Coming out when and how we choose is also one of the most powerful tools available to LGBTIQA+ people for making positive change.
It shows the world that we are no longer fearful, that we are proud of who we are, and that the lingering stereotypes about us are wrong.
When celebrities decide for themselves to come out it is especially important.
They can be life-saving role models for those young LGBTIQA+ people who feel isolated and helpless in a hostile world.
All this was highlighted by The Sydney Morning Herald's recent attempt to out actor, comedian and writer Rebel Wilson.
The Herald caught wind of Ms Wilson's relationship with designer Ramona Agruma and emailed Wilson about it, giving her two days to confirm if the rumours were true.
Ms Wilson, faced with the choice of being outed or outing herself, chose the latter.
The journalist at fault cycled through various excuses.
He said we do not live in "a perfect world" where "love is love", as if continued prejudice and prurience justifies invading our privacy.
He said that Wilson would not likely have experienced homophobia and that sexuality is no longer something to be hidden, as if he hadn't just given a green light to every bigot in Australia to follow his lead.
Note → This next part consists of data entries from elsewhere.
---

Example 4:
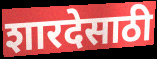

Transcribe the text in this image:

शारदेसाठी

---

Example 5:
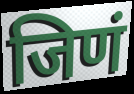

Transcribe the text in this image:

जिणंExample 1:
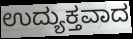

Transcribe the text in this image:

ಉದ್ಯುಕ್ತವಾದ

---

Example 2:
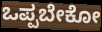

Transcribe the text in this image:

ಒಪ್ಪಬೇಕೋ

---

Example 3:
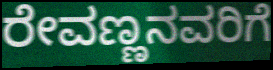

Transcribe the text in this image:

ರೇವಣ್ಣನವರಿಗೆ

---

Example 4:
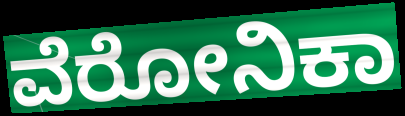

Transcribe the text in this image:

ವೆರೋನಿಕಾ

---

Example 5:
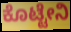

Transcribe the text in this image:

ಕೊಟ್ಟೇನಿ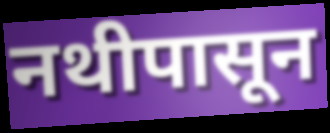
नथीपासूनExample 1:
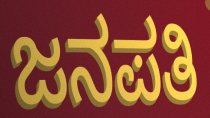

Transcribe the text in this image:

ಜನಪತಿ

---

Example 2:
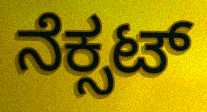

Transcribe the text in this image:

ನೆಕ್ಸಟ್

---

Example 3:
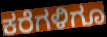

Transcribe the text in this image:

ಕರೆಗಳಿಗೂ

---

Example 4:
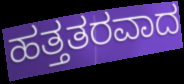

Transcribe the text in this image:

ಹತ್ತತರವಾದ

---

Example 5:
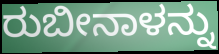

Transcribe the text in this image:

ರುಬೀನಾಳನ್ನುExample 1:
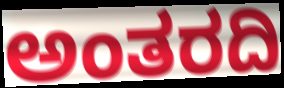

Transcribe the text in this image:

ಅಂತರದಿ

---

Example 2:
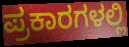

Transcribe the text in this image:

ಪ್ರಕಾರಗಳಲ್ಲಿ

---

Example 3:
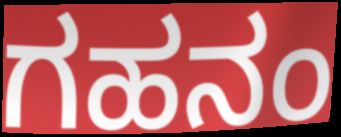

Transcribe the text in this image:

He effectively blamed Rebel Wilson herself by pointing to a former heterosexual relationship she had revealed on social media, as if there are no boundaries when reporting on gay or bisexual public figures.
The incident showed that idle curiosity about us still has priority over our wellbeing, that there is a profound complacency about the discrimination we continue to endure, and that we still have to take our destiny into our own hands or have it taken from us.
The reporter and his editor have since apologised and said they will learn from the experience.
But like many other LGBTIQA+ Australians, I am sceptical.
In 2016, the Herald apologised to those people whose names, addresses and occupations it published after they were arrested at the first Sydney Mardi Gras in 1978.
Because of that act of punitive outing, some marchers lost their jobs, homes and families. Some took their own lives.
Clearly, laws and attitudes towards LGBTIQA+ people have improved since 1978.
We are no longer stigmatised as criminals, we are mostly protected by anti-discrimination laws, and we can marry the one we love.
But just as clearly, there is still a long way to go when a major metro daily remains oblivious to the harm it creates by inflicting and legitimising outing.
Hopefully, this time around the Herald has finally learnt just why outing is so wrong.
And hopefully, following this fiasco, Australia is a step closer to allowing LGBTIQA+ people to express who we are on our own terms, and not the terms set by others.